Go, Make, Baptize, Teach

Matthew’s Gospel ends with the risen Jesus giving his disciples a job to do. Not just a job, but the only job. First, he establishes that he is indeed the one to be assigning such a task. “All authority in heaven and on earth has been given to me,” Jesus tells them (Matthew 28:18). Yes, the world, the whole cosmos actually, is in his hands. The tempter had once offered him this prize, but only at the cost of worshipping that which is not God. Jesus knew better. He knew that ultimate authority comes only through death and resurrection. So, it would be in the disciples’ best interest to pay close attention to the task he gives them now.

We call this the “Great Commission” and it involves four verbs: go, make, baptize, and teach.

Go. Embed yourselves in the lives of the people around you. Don’t just sit and wait for them to come to you. Bring the love of Christ with you everywhere you go.

Make. Make disciples, more specifically. A disciple is a student, someone who has built their life around learning from Jesus what a good, wise, and Godly life looks like, learning from Jesus what it truly means to be human. Go and make people hungry to learn from Jesus. (Believe me, they already are.)

Baptize in the name of Father, Son, and Spirit. Immerse these newly Jesus-infatuated learners in the very being of God. Submerge them into his heavenly reality.

Teach what I have taught you. Go back to the Sermon on the Mount (Matthew 5-7; Jesus and the disciples are on a mountain as he’s saying this in Matthew 28). That Sermon details for us life as God designed us to live it. It is a life characterized by blessing, forgiveness, non-violence, humility, generosity, prayer, and being a non-anxious, non-judgmental presence. That’s who Jesus has taught you to be. Now go and teach someone else how to be that, too. 

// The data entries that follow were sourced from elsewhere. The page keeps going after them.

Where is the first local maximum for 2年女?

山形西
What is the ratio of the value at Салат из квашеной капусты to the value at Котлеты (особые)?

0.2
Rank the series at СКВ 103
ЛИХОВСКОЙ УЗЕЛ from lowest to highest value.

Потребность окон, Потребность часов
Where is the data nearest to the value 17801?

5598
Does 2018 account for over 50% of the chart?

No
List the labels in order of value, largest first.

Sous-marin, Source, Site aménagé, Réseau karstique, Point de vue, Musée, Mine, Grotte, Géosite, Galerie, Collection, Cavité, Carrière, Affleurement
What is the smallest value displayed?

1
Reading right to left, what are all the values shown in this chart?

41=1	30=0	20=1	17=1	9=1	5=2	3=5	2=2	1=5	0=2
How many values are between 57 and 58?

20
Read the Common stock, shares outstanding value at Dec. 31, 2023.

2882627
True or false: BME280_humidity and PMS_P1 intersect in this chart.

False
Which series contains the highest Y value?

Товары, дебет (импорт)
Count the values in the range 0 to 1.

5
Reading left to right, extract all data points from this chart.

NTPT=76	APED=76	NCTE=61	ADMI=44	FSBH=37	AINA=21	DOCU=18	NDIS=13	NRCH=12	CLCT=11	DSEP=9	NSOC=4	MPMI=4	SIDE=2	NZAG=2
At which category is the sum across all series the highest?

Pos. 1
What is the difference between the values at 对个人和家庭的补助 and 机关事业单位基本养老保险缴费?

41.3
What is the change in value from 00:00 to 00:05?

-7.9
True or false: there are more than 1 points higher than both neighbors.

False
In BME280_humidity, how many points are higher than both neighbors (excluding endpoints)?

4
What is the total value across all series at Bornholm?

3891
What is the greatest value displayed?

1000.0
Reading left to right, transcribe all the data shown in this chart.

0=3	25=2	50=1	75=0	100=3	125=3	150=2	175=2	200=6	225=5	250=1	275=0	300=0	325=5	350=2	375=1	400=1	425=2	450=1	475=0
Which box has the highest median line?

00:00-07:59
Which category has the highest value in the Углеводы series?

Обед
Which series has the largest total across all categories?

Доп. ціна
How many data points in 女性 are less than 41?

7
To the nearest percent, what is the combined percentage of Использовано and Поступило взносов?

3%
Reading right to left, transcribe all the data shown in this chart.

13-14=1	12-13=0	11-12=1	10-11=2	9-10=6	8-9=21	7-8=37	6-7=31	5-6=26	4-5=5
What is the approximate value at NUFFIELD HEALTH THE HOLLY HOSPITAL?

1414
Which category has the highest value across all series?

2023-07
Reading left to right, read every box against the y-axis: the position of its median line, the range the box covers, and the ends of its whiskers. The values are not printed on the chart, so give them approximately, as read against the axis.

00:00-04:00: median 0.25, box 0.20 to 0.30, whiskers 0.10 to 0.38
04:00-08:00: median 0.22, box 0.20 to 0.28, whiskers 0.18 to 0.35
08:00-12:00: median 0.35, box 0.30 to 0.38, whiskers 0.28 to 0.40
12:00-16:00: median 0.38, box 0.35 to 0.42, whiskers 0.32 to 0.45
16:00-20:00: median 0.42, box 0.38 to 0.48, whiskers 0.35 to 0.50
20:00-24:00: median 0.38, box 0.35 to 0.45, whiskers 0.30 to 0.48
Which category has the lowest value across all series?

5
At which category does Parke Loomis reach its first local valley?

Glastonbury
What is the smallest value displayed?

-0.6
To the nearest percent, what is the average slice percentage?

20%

And so this is the Great Commission: go, make disciples, baptize, teach. But there is one more verb, and while it doesn’t feel quite as active as these other verbs, it is no less vibrant. The Great Commission’s final verb is: remember. “Remember that I am with you to the end of the age.”

Remember. Don’t forget. Don’t be asleep to it. Instead, be alert to it. Live in a constant awareness of the present of Jesus Christ through his Holy Spirit. All the way back in Matthew 1, Joseph is told that Mary’s baby will be nothing short of “Immanuel, God with us.” Now Matthew gives his story the perfect bookend with Jesus’ final words being, “I am with you.” Be comforted by that presence. Be activated by that presence.

The Great Commission is a series of directives sandwiched between two sweeping theological statements. All authority belongs to Jesus, and, he is with us always. Once we really become convinced these are true, what kind of things are possessed to do? What kind of life are we motivated to lived? When the truth of Christ’s presence and authority truly sinks into our hearts and minds, the ministry of going, making disciples, baptizing, and teaching will flow out of us naturally, even in the times we may not be aware we’re doing it.

All things in heaven and on earth are in the hands of the one who loves us, died for us, and is constantly present with us. Now, we will respond accordingly.